The Eileen Gu Show moved to the mountains, as China’s new favorite Olympic athlete — an 18-year-old freestyle skier from California — began competing in the second of her three events.
Gu, making a habit of building drama into her Olympic events, followed a middling first run in slopestyle with a stellar second one, advancing her to the event’s final.
She said afterward that “qualifiers are always scary,” and headed to the halfpipe for a practice session, trailed by a swarm of handlers and photographers. She is scheduled to compete in halfpipe qualifications on Thursday.
Gu, who grew up in California but competes for China, came in as a favorite in women’s slopestyle, the event where competitors ski through a mountain course of rails and obstacles before navigating a series of three big jumps.
On a sunny but bitterly cold Monday morning at Genting Snow Park, a day after snow and wind postponed the event, Gu opened the qualifications with a score of 57.28. By the time she returned for her final run, she was in 11th place, on the verge of not reaching the final.
With the temperature at 7 degrees below zero Fahrenheit, she coolly put down a solid run, then ate a shao bing, a type of Chinese flatbread. Within minutes, she and shao bing became a popular hashtag on Chinese social media.
Her score of 79.38 put her into third. Gu smiled and skied toward the halfpipe, comfortably settled into the slopestyle final scheduled for Tuesday morning (Monday evening in the United States).

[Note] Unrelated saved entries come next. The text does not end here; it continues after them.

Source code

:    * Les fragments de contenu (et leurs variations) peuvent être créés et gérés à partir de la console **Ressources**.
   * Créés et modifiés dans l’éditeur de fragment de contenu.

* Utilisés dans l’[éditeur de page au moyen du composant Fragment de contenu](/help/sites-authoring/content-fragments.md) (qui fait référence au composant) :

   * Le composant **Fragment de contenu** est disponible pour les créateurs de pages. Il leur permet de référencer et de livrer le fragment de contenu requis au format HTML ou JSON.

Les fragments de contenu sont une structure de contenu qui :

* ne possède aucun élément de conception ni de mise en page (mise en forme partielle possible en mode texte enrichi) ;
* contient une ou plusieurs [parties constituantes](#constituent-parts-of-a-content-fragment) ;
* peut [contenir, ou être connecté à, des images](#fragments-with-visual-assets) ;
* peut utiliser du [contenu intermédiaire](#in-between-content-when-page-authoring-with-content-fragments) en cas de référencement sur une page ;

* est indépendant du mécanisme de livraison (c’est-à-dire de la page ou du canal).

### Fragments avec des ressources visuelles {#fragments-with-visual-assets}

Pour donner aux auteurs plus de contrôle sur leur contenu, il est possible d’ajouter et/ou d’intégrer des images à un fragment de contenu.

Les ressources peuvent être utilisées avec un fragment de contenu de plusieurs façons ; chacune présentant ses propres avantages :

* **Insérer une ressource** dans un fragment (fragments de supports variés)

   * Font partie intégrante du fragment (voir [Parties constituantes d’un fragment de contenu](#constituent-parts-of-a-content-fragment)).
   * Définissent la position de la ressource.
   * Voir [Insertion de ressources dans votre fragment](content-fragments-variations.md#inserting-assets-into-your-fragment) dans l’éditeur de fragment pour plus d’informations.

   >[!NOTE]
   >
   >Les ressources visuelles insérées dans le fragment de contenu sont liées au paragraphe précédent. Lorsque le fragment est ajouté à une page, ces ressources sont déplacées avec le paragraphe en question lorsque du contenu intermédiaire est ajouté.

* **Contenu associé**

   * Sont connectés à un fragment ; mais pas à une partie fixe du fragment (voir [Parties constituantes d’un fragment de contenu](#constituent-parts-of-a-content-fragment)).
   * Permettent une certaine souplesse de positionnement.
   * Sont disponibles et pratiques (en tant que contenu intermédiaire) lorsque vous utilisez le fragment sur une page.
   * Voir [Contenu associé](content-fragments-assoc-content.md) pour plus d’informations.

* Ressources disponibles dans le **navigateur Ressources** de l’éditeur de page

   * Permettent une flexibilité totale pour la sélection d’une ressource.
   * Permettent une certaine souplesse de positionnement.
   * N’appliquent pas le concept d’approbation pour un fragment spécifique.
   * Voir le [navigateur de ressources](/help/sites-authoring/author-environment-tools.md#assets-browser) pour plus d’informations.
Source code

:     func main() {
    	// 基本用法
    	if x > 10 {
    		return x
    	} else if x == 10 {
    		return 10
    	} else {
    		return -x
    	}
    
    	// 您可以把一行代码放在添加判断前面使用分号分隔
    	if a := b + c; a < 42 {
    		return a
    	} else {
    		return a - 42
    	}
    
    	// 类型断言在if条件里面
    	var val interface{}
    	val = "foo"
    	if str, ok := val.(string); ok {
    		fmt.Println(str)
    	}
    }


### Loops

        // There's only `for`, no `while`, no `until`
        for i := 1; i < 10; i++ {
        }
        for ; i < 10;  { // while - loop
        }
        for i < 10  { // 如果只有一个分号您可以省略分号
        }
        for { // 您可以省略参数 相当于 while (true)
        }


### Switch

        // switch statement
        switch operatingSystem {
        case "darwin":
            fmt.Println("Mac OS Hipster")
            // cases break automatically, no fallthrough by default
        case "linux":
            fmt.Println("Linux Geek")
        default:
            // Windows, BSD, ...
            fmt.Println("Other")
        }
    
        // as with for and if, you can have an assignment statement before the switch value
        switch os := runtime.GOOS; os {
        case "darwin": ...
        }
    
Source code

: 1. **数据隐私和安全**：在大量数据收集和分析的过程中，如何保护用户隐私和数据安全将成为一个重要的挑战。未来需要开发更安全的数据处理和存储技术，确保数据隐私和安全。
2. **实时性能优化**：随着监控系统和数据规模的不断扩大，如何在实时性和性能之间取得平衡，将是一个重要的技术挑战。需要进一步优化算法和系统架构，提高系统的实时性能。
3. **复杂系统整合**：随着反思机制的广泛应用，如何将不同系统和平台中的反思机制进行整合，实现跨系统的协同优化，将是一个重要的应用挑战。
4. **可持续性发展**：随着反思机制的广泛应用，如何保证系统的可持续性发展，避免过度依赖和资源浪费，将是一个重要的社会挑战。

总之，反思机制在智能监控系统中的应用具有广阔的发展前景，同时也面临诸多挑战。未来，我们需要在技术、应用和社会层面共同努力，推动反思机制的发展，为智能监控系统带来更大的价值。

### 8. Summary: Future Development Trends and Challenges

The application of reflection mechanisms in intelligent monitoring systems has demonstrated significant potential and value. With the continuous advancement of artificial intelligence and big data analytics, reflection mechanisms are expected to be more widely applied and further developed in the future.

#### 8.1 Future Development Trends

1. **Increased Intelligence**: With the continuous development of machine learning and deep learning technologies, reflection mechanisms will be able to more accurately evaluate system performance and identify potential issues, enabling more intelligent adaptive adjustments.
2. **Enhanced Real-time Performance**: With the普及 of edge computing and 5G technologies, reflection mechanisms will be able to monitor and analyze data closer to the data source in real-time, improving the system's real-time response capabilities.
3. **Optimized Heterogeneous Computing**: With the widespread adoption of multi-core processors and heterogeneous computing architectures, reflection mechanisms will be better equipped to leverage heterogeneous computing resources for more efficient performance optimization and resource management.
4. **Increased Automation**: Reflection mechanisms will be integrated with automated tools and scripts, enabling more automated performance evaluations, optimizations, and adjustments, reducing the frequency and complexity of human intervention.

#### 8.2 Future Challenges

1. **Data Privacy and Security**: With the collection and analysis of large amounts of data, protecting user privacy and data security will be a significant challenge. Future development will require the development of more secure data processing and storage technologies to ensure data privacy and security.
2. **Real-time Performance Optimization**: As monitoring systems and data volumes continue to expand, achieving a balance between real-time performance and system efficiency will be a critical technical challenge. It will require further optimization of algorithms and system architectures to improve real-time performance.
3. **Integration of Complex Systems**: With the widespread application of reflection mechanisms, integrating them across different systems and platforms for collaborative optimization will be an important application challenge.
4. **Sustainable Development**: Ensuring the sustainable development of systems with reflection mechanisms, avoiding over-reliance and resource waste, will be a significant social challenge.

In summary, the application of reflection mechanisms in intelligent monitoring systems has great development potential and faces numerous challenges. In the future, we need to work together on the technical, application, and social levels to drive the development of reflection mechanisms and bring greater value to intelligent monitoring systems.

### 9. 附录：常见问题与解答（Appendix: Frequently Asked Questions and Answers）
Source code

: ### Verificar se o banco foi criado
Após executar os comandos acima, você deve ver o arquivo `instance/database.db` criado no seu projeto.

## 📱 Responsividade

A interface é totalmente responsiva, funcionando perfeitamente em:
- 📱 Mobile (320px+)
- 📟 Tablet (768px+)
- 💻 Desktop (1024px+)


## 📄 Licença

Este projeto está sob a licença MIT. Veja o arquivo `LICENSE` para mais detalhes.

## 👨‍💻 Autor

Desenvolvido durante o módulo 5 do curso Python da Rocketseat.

There were a lot of spills on the slopestyle course, which snowboarders earlier had called one of the trickiest, most-technical courses they had seen. Among those who did not advance to the final was Sarah Hoefflin of Switzerland, the defending gold medalist and a three-time world champion.
The 27 competitors each had two runs, scored by a panel of judges. Only the better score counted. Kelly Sildaru of Estonia, considered Gu’s biggest rival in this event, had two strong runs for the highest qualifying score. Johanne Killi, of Norway, was second.
Maggie Voisin of the United States, who finished fourth at the 2018 Winter Games, was fourth. She first qualified for the Olympics in 2014, when she was 15, but broke her leg during training in Sochi and did not compete.
Gu already has one gold medal, in big air, earned in a dramatic, come-from-behind fashion last Tuesday at an industrial park in western Beijing. Her win catapulted her to another level of fame and scrutiny. Afterward, she deftly answered questions from reporters for more than an hour while swiping away probing queries about her citizenship status.
The Olympics have a policy that athletes must be citizens of the country for which they compete, and China does not allow dual citizenship.
Gu, whose mother was born and raised in China and who maintains ties to Beijing, is a ubiquitous figure here. Her face graces advertisements of all sorts, and her exploits receive constant attention on state-run news channels.
Her portrait, made of 500 drones, lit up the sky in southern China after her big air victory.
But Gu has also stepped into a controversy over internet freedom in China, as some question her use of social-media sites that are banned in China and paint her as unable to understand the plight of millions of Chinese living under censorship.
The question for the second week of the Olympics is whether Gu can continue winning, keeping her popularity and marketing opportunities intact while sidestepping geopolitics and questions about her citizenship.
Slopestyle is an event that suits Gu, who showed technical prowess on the rails at a young age, working with the U.S. national team (she switched to China in 2019). She is a daring jumper, as her big air victory demonstrated.
In a smattering of international competitions over the past year, Gu has won or finished second in every slopestyle event.
Gu’s popularity has soared already, and it is hard to imagine just how big she will be if she manages to leave Beijing — on her way home to San Francisco — with multiple gold medals.